ID: 3455138 • Letter: #

Question

“Whatever you do in the face of a crisis is a coping pattern (Italics added). Even if you do nothing, that is one way of trying to cope.” (Lauer & Lauer, 2012, p. 301) Chapter 13 addresses family crises and concludes with a section on coping patterns.

Choose one of the types of crises described in Chapter 13 of the Lauer & Lauer text (e.g.,drug and/or alcohol abuse, one of the types of family violence such as child abuse, spouse abuse, incest, or parent abuse) and describe how the ineffective ways of coping (denial, avoidance, and scapegoating) might look if they were applied to this type of crisis. Then choose at least one of the effective ways of coping and describe how this coping pattern might look if it was used during the same type of crisis.

Explanation / Answer

I would take verbal abuse done by any family members be it husband wife, or parent - children etc. Verbal abuse is very danegours when it is done by the own family members. A person who is always close to his family would often get lost or confused or sad if the family is not giving him any peace. He would seek peace from outside eg his workplace, schools, friends etc. Which would lead to more gap and increase the negaive thoughts towards each other as well.

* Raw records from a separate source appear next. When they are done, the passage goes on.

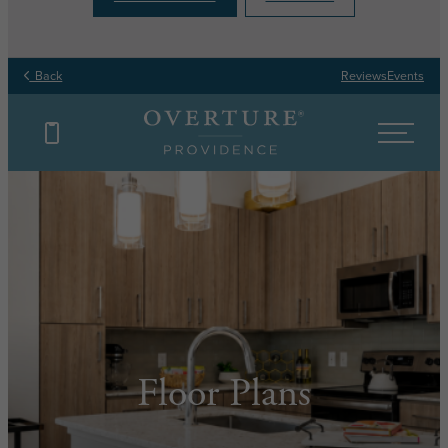
Back
Reviews
Events
Floor Plans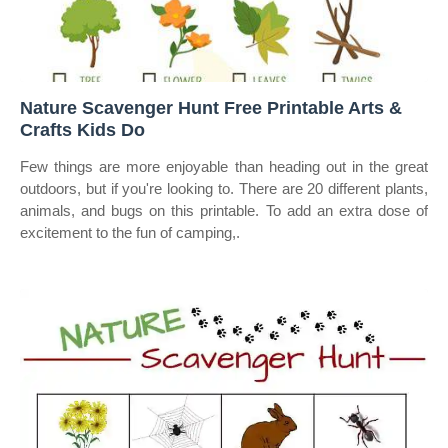
Nature Scavenger Hunt Free Printable Arts &
Crafts Kids Do
Few things are more enjoyable than heading out in the great
outdoors, but if you're looking to. There are 20 different plants,
animals, and bugs on this printable. To add an extra dose of
excitement to the fun of camping,.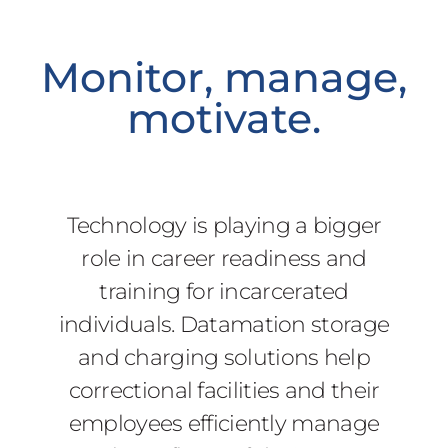
Monitor, manage,
motivate.
Technology is playing a bigger
role in career readiness and
training for incarcerated
individuals. Datamation storage
and charging solutions help
correctional facilities and their
employees efficiently manage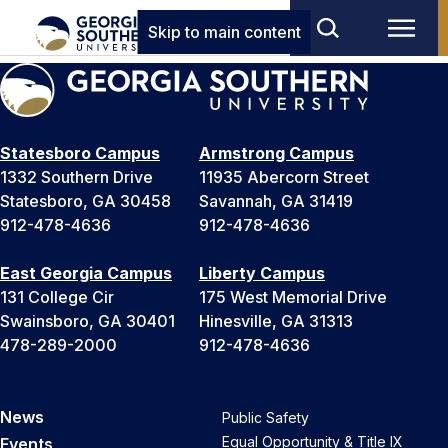
Skip to main content
Statesboro Campus
Armstrong Campus
1332 Southern Drive
11935 Abercorn Street
Statesboro, GA 30458
Savannah, GA 31419
912-478-4636
912-478-4636
East Georgia Campus
Liberty Campus
131 College Cir
175 West Memorial Drive
Swainsboro, GA 30401
Hinesville, GA 31313
478-289-2000
912-478-4636
News
Public Safety
Equal Opportunity & Title IX
Events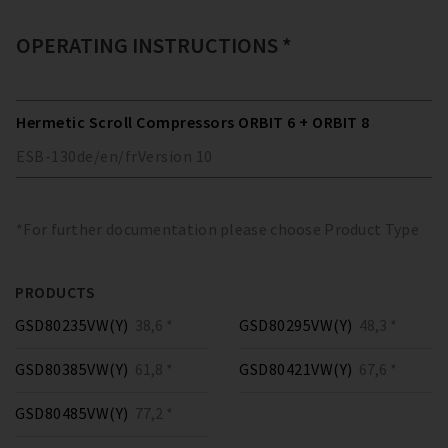
OPERATING INSTRUCTIONS *
Hermetic Scroll Compressors ORBIT 6 + ORBIT 8
ESB-130
de/en/fr
Version
10
*For further documentation please choose Product Type
PRODUCTS
GSD80235VW(Y)
38,6 *
GSD80295VW(Y)
48,3 *
GSD80385VW(Y)
61,8 *
GSD80421VW(Y)
67,6 *
GSD80485VW(Y)
77,2 *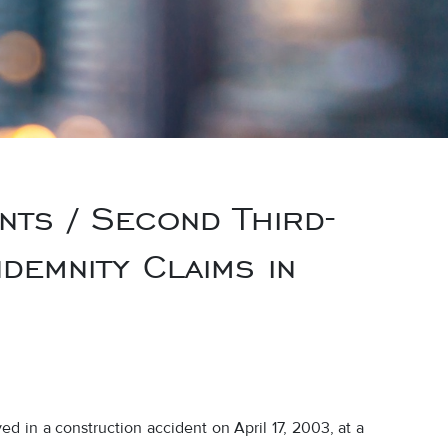
nts / Second Third-
demnity Claims in
d in a construction accident on April 17, 2003, at a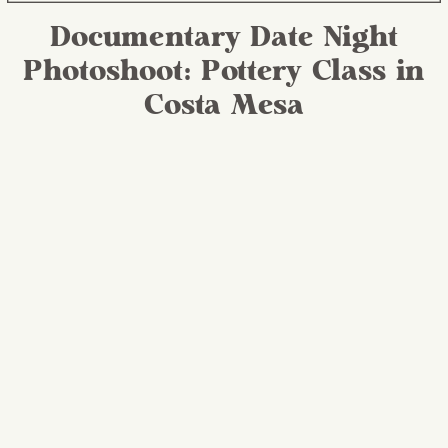
Documentary Date Night
Photoshoot: Pottery Class in
Costa Mesa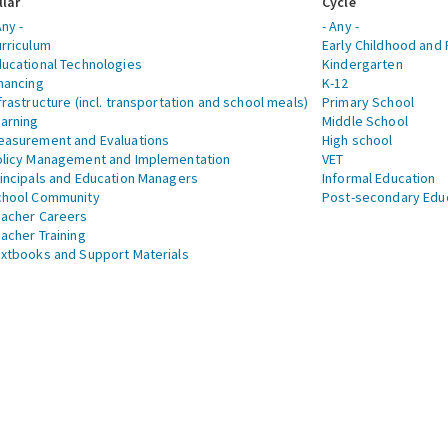
llar
Cycle
Any -
- Any -
rriculum
Early Childhood and 
ucational Technologies
Kindergarten
nancing
K-12
frastructure (incl. transportation and school meals)
Primary School
arning
Middle School
asurement and Evaluations
High school
licy Management and Implementation
VET
incipals and Education Managers
Informal Education
chool Community
Post-secondary Edu
acher Careers
acher Training
xtbooks and Support Materials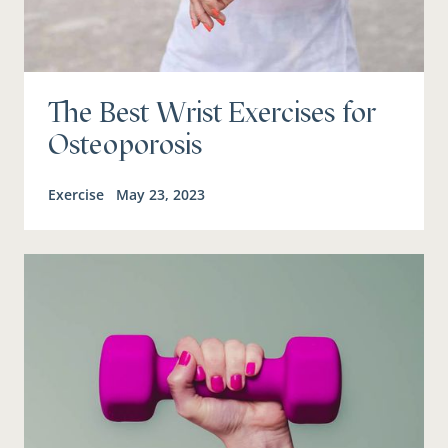
The Best Wrist Exercises for
Osteoporosis
Exercise
May 23, 2023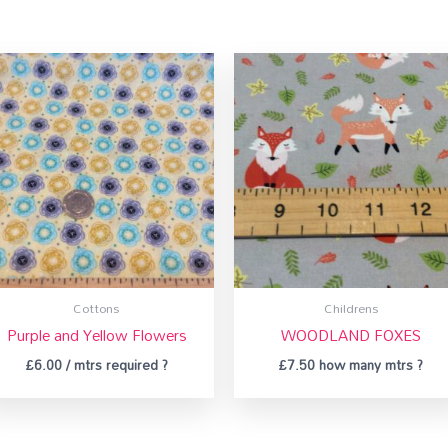
Cottons
Childrens
Purple and Yellow Flowers
WOODLAND FOXES
£
6.00
/ mtrs required ?
£
7.50
how many mtrs ?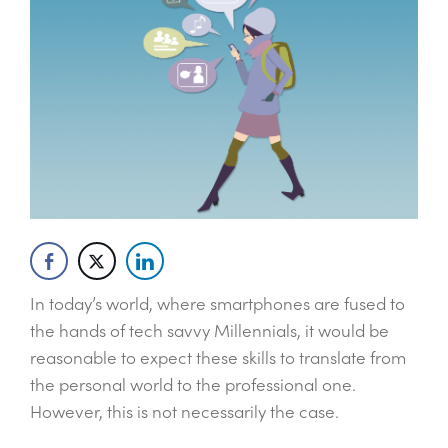
In today’s world, where smartphones are fused to
the hands of tech savvy Millennials, it would be
reasonable to expect these skills to translate from
the personal world to the professional one.
However, this is not necessarily the case.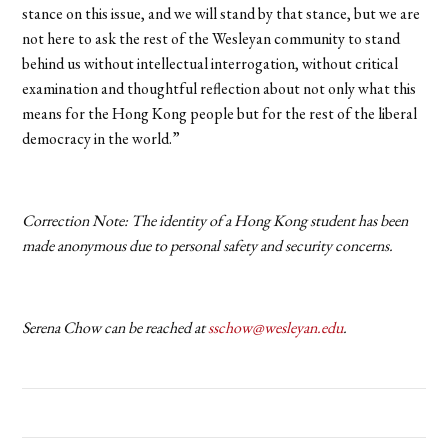
stance on this issue, and we will stand by that stance, but we are
not here to ask the rest of the Wesleyan community to stand
behind us without intellectual interrogation, without critical
examination and thoughtful reflection about not only what this
means for the Hong Kong people but for the rest of the liberal
democracy in the world.”
Correction Note: The identity of a Hong Kong student has been
made anonymous due to personal safety and security concerns.
Serena Chow can be reached at
sschow@wesleyan.edu
.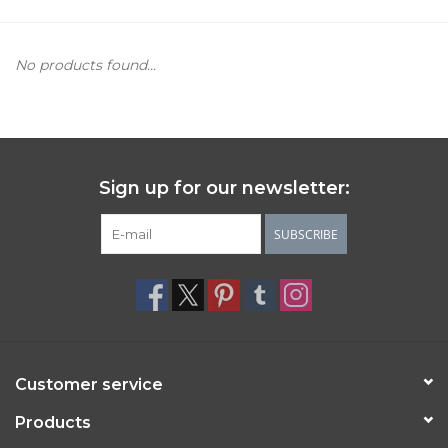
Women's Apparel
No products found...
Children's Gifts & Clothing
Jewelry
Sign up for our newsletter:
Gift cards
SUBSCRIBE
Brands
Customer service
Products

As far as coping strategy is concerend denial or avoidance are not the ways. Such ways would lead to ignorance of problems, avoidance would give temporary relief but may increase the chance to frustrate somewhere else which may lead to any kinds of addiction. Due to all these strategies family members may never understand each other well and would continue to live like that.

I guess discussing the problem by keeping yourself calm is the solution. As well understanding the nature of each and every member in the society. Having some family activities such as picnics, or outings helps in bringing family close with each other.Another way can be resucing idealistic expectations, travking own behaviour and thinkning about the interest of other person. Controlling on verbal abuse by techniques such as counting numbers or meditation would also help to much extent. Allowing the situation to get off the heat and then disussing over it after 1 or 2 hours.